Minimum permission for user to grant execute on a stored procedure they created

  • I don't see a huge security issue with a separate schema.  Thus, I don't see why this would necessarily fail an audit.  That seems to be an overly broad claim.

    I have separate dbs that specific power owners have full read, write and ddladmin to (but no db level permissions, i.e., they can't directly backup the db, drop the db, add users, etc.), and we pass an audit every year.

    SQL DBA,SQL Server MVP(07, 08, 09) A socialist is someone who will give you the shirt off *someone else's* back.

  • Jeffrey Williams wrote:

    @scottpletcher & @JeffModen:

    You both are assuming an environment where there is a dev/test/uat/prod set up.  Not saying the OP doesn't have that - but there are environments where that isn't the case, especially when looking at BI environments (ie data warehouse/reporting).  In those environments it is typical to create a 'reporting' database where 'developers' (e.g. business analysts) write queries to support reporting requirements.

    In those types of environments - I find setting up a separate database for the 'developers' where they can create what is needed to support reporting while granting read access to the 'production' data is the better option.  Of course, on my systems the 'production' data is a read-only copy available either through a read-only secondary or through a backup/restore process.

    In a true development environment - then I agree, developers would never have access to production and more or less open access to a development environment.  And a deployment process that moves changes into a higher environment with code review and sign-off prior to approving the move.

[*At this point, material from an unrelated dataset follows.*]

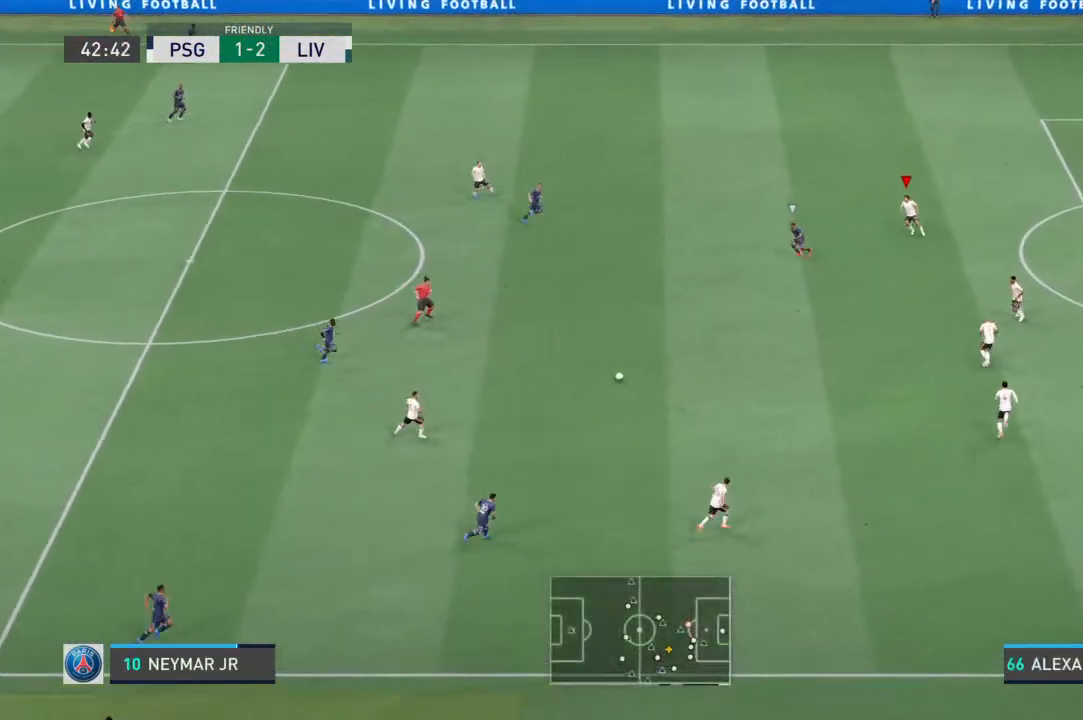
{"buttons": ["L2", "R1"], "left_stick": "up-left", "right_stick": "center", "events": [[267, "left_stick", "up"], [300, "right_stick", "down"], [367, "left_stick", "up-left"], [367, "right_stick", "center"]]}
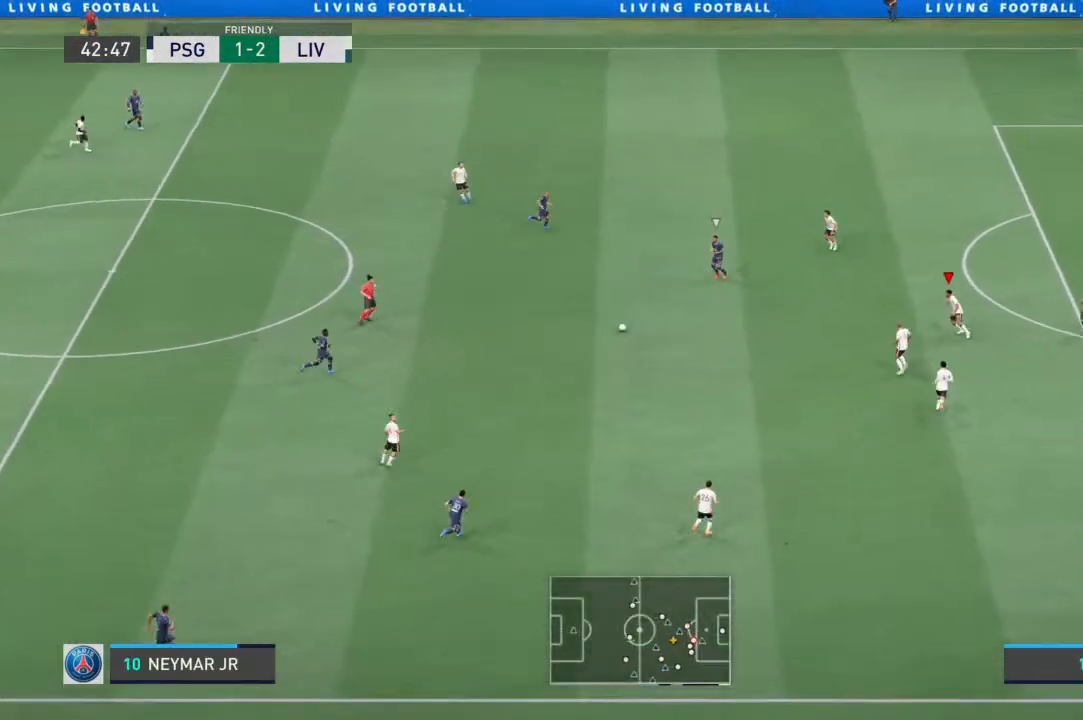
{"buttons": ["L2", "R1"], "left_stick": "up", "right_stick": "center", "events": [[233, "left_stick", "up"]]}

    That's fine and dandy and totally true and a couple of other nice terms but, it actually doesn't have anything to do with what I'm talking about.  Even in such an environment as you speak, why do Developers or End Users need to have enough privs to grant access to others for stored procedures and the like?  They don't.  There still needs to be a central authority that determines the viability of the code, whether it meets requirements not, and controls when something is "released" for access and by whom .

    --Jeff Moden


    RBAR is pronounced "ree-bar" and is a "Modenism" for Row-By-Agonizing-Row.
    First step towards the paradigm shift of writing Set Based code:
    ________Stop thinking about what you want to do to a ROW... think, instead, of what you want to do to a COLUMN.

    Change is inevitable... Change for the better is not.


    Helpful Links:
    How to post code problems
    How to Post Performance Problems
    Create a Tally Function (fnTally)

  • I think a separate schema(s) is a valid approach.  Indeed, it has some advantages.  For one, the developer-created objects are in the db to which they apply.  If you create only a single db, a "developer db", with all objects, then objects in that db could point to any of the other dbs (hundreds of them, in our case).  If that db then needs to move somewhere [cloud, new instance, wherever], for whatever reason, it can very difficult to find all linking objects if they're not already in the db to be moved.

    SQL DBA,SQL Server MVP(07, 08, 09) A socialist is someone who will give you the shirt off *someone else's* back.